Records for the task start

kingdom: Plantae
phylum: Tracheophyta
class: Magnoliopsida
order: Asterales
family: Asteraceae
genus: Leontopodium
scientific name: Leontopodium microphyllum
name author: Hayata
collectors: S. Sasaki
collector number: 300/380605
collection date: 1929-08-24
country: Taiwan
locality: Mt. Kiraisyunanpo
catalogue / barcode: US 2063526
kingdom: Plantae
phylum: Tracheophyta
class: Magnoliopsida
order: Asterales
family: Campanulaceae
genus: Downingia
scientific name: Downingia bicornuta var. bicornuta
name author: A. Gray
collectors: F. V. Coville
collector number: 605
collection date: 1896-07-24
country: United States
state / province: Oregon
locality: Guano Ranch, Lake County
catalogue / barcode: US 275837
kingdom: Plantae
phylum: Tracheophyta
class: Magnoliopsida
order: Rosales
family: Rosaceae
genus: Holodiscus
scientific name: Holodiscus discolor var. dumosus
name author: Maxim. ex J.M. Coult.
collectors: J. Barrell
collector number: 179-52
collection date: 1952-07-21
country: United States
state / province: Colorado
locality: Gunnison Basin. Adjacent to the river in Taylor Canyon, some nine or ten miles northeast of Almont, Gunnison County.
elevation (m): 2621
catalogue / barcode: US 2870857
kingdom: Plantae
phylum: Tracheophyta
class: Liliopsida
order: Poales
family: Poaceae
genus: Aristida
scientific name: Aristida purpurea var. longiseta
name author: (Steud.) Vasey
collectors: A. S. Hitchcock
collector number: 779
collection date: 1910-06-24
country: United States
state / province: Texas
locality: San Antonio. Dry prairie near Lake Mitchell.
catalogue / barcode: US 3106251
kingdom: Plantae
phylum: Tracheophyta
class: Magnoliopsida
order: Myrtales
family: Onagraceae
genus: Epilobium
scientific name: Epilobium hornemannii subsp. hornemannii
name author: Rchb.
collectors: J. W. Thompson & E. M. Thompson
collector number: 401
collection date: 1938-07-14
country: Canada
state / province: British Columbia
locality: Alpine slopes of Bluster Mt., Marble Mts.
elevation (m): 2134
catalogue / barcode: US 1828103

Records for the task end

Work required
From the records above, pull out every line that contains the string "date" and copy each one.

Expected answer
collection date: 1929-08-24
collection date: 1896-07-24
collection date: 1952-07-21
collection date: 1910-06-24
collection date: 1938-07-14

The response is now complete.